The number of participating charities was estimated in 2012 at more than 20,000 nonprofit organizations worldwide. Organizations wishing to participate must submit a new charity application annually. Beginning in 2017, OPM began charging charities upfront fees in order to participate in the CFC. Application and listing fees were tiered based on the size and nature of the charity. Application fees collected from charities totaled $3,498,745 and listing fees totaled $5,766,385. 8,573 charities opted to pay the upfront fees and participate in the CFC. After the 2017 CFC campaign concluded, OPM announced that, pursuant to provisions in the new rules, a 16.5% distribution fee (totaling $16,772,233) would be charged on donations to cover the cost of the CFC. Early reports are that the number of charities participating in 2018 will drop by approximately 9%

== Screening of Charities ==
The CFC requires participating charities to meet certain requirements. From time to time, the CFC has been criticized both for requirements both too restrictive and too lenient.

===Terrorist screening controversy===

In 2004, the program added a new requirement that all organizations participating in the CFC must certify that they screen all of their employees against government-created blacklists, intended to identify people involved in "terrorist activities". This resulted in the American Civil Liberties Union (ACLU) resigning from the CFC July 31, 2004, because such checks violate their principles. In November 2004, the ACLU and 12 other non-profit organizations filed a lawsuit challenging this policy. Since then, in November 2005, the OCFCO has put out revised requirements. The new regulation requires that each federation, federation member, and un-affiliated organization applying for participation in the CFC must, as a condition of participation, complete a certification that it is in compliance with all statutes, Executive orders, and regulations restricting or prohibiting U.S. persons from engaging in transactions and dealings with countries, entities, or individuals subject to economic sanctions administered by the U.S. Department of the Treasury's Office of Foreign Assets Control (OFAC). In essence, the charities have to certify that the organizations that they support are not considered terrorist organizations by the US Government. While the ACLU was not in the CFC for 2005, these revised requirements seem to have satisfied most of the charities who complained. In 2007, the ACLU returned to the CFC.
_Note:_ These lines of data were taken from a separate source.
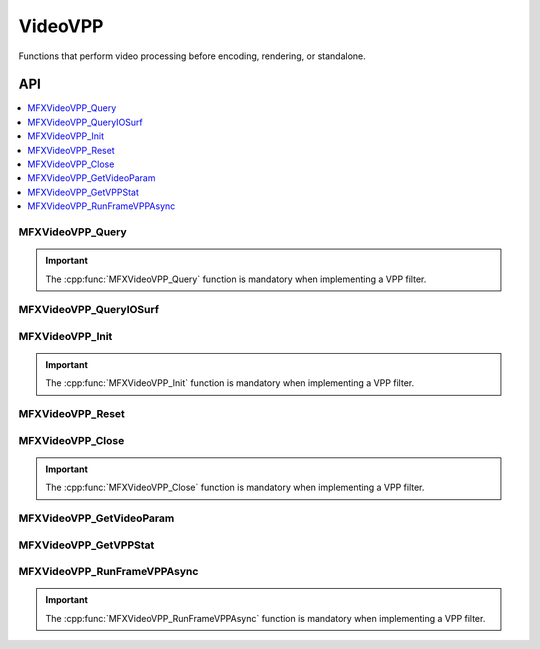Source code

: .. SPDX-FileCopyrightText: 2019-2020 Intel Corporation
..
.. SPDX-License-Identifier: CC-BY-4.0

.. _func_video_vpp:

========
VideoVPP
========

.. _func_vid_vpp_begin:

Functions that perform video processing before encoding, rendering, or standalone.

.. _func_vid_vpp_end:

---
API
---

.. contents::
   :local:
   :depth: 1

MFXVideoVPP_Query
-----------------

.. doxygenfunction:: MFXVideoVPP_Query
   :project: oneVPL

.. important:: The :cpp:func:`MFXVideoVPP_Query` function is mandatory when implementing a VPP filter.

MFXVideoVPP_QueryIOSurf
-----------------------

.. doxygenfunction:: MFXVideoVPP_QueryIOSurf
   :project: oneVPL

MFXVideoVPP_Init
----------------

.. doxygenfunction:: MFXVideoVPP_Init
   :project: oneVPL

.. important:: The :cpp:func:`MFXVideoVPP_Init` function is mandatory when implementing a VPP filter.

MFXVideoVPP_Reset
-----------------

.. doxygenfunction:: MFXVideoVPP_Reset
   :project: oneVPL

MFXVideoVPP_Close
-----------------

.. doxygenfunction:: MFXVideoVPP_Close
   :project: oneVPL

.. important:: The :cpp:func:`MFXVideoVPP_Close` function is mandatory when implementing a VPP filter.

MFXVideoVPP_GetVideoParam
-------------------------

.. doxygenfunction:: MFXVideoVPP_GetVideoParam
   :project: oneVPL

MFXVideoVPP_GetVPPStat
----------------------

.. doxygenfunction:: MFXVideoVPP_GetVPPStat
   :project: oneVPL

MFXVideoVPP_RunFrameVPPAsync
----------------------------

.. doxygenfunction:: MFXVideoVPP_RunFrameVPPAsync
   :project: oneVPL

.. important:: The :cpp:func:`MFXVideoVPP_RunFrameVPPAsync` function is mandatory when implementing a VPP filter.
=== Charities failing to pay taxes ===
In 2006, Federal regulators released a report finding the CFC had allowed charities to participate despite being behind on payroll taxes or otherwise engaging in illegal activities. The CFC said a federal law prevented it from screening charities for tax compliance, however in 2006 it said it was taking steps to assure participating charities actually were recognized by the IRS as tax exempt.

=== Charities with high overhead costs ===
Prior to 2006, the CFC restricted charities with fundraising and other overhead costs exceeding 25% of revenue. It did not prohibit such charities from participating, but required them to explain those costs. Starting in 2006, it dropped this screening, citing burden administering the rule, as well as lawsuits from charities affected by the rule.